[[ DATA TO EXAMINE, beginning ]]

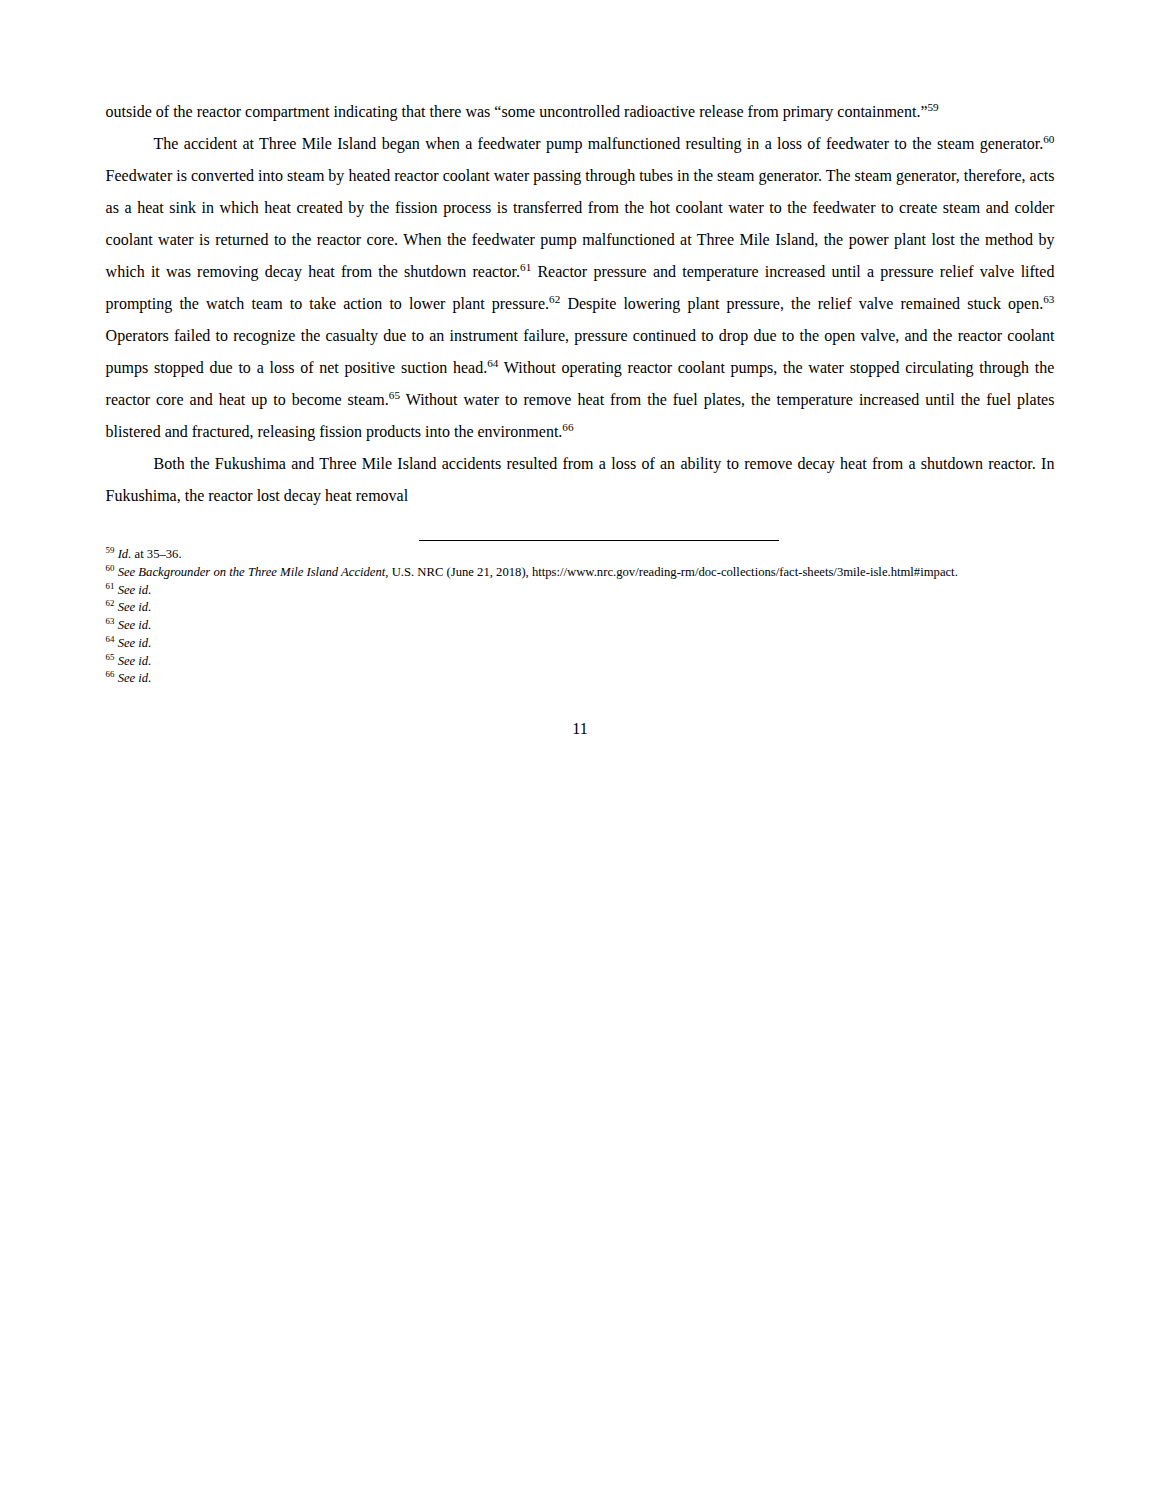outside of the reactor compartment indicating that there was “some uncontrolled radioactive release from primary containment.”59
The accident at Three Mile Island began when a feedwater pump malfunctioned resulting in a loss of feedwater to the steam generator.60 Feedwater is converted into steam by heated reactor coolant water passing through tubes in the steam generator. The steam generator, therefore, acts as a heat sink in which heat created by the fission process is transferred from the hot coolant water to the feedwater to create steam and colder coolant water is returned to the reactor core. When the feedwater pump malfunctioned at Three Mile Island, the power plant lost the method by which it was removing decay heat from the shutdown reactor.61 Reactor pressure and temperature increased until a pressure relief valve lifted prompting the watch team to take action to lower plant pressure.62 Despite lowering plant pressure, the relief valve remained stuck open.63 Operators failed to recognize the casualty due to an instrument failure, pressure continued to drop due to the open valve, and the reactor coolant pumps stopped due to a loss of net positive suction head.64 Without operating reactor coolant pumps, the water stopped circulating through the reactor core and heat up to become steam.65 Without water to remove heat from the fuel plates, the temperature increased until the fuel plates blistered and fractured, releasing fission products into the environment.66
Both the Fukushima and Three Mile Island accidents resulted from a loss of an ability to remove decay heat from a shutdown reactor. In Fukushima, the reactor lost decay heat removal
59 Id. at 35–36.
60 See Backgrounder on the Three Mile Island Accident, U.S. NRC (June 21, 2018), https://www.nrc.gov/reading-rm/doc-collections/fact-sheets/3mile-isle.html#impact.
61 See id.
62 See id.
63 See id.
64 See id.
65 See id.
66 See id.
11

[[ DATA TO EXAMINE, end ]]

● TASK STATEMENT: Each entry should come back exactly as written, with its pictures omitted.

● ANSWER SECTION:
outside of the reactor compartment indicating that there was “some uncontrolled radioactive release from primary containment.”59
The accident at Three Mile Island began when a feedwater pump malfunctioned resulting in a loss of feedwater to the steam generator.60 Feedwater is converted into steam by heated reactor coolant water passing through tubes in the steam generator. The steam generator, therefore, acts as a heat sink in which heat created by the fission process is transferred from the hot coolant water to the feedwater to create steam and colder coolant water is returned to the reactor core. When the feedwater pump malfunctioned at Three Mile Island, the power plant lost the method by which it was removing decay heat from the shutdown reactor.61 Reactor pressure and temperature increased until a pressure relief valve lifted prompting the watch team to take action to lower plant pressure.62 Despite lowering plant pressure, the relief valve remained stuck open.63 Operators failed to recognize the casualty due to an instrument failure, pressure continued to drop due to the open valve, and the reactor coolant pumps stopped due to a loss of net positive suction head.64 Without operating reactor coolant pumps, the water stopped circulating through the reactor core and heat up to become steam.65 Without water to remove heat from the fuel plates, the temperature increased until the fuel plates blistered and fractured, releasing fission products into the environment.66
Both the Fukushima and Three Mile Island accidents resulted from a loss of an ability to remove decay heat from a shutdown reactor. In Fukushima, the reactor lost decay heat removal
59 Id. at 35–36.
60 See Backgrounder on the Three Mile Island Accident, U.S. NRC (June 21, 2018), https://www.nrc.gov/reading-rm/doc-collections/fact-sheets/3mile-isle.html#impact.
61 See id.
62 See id.
63 See id.
64 See id.
65 See id.
66 See id.
11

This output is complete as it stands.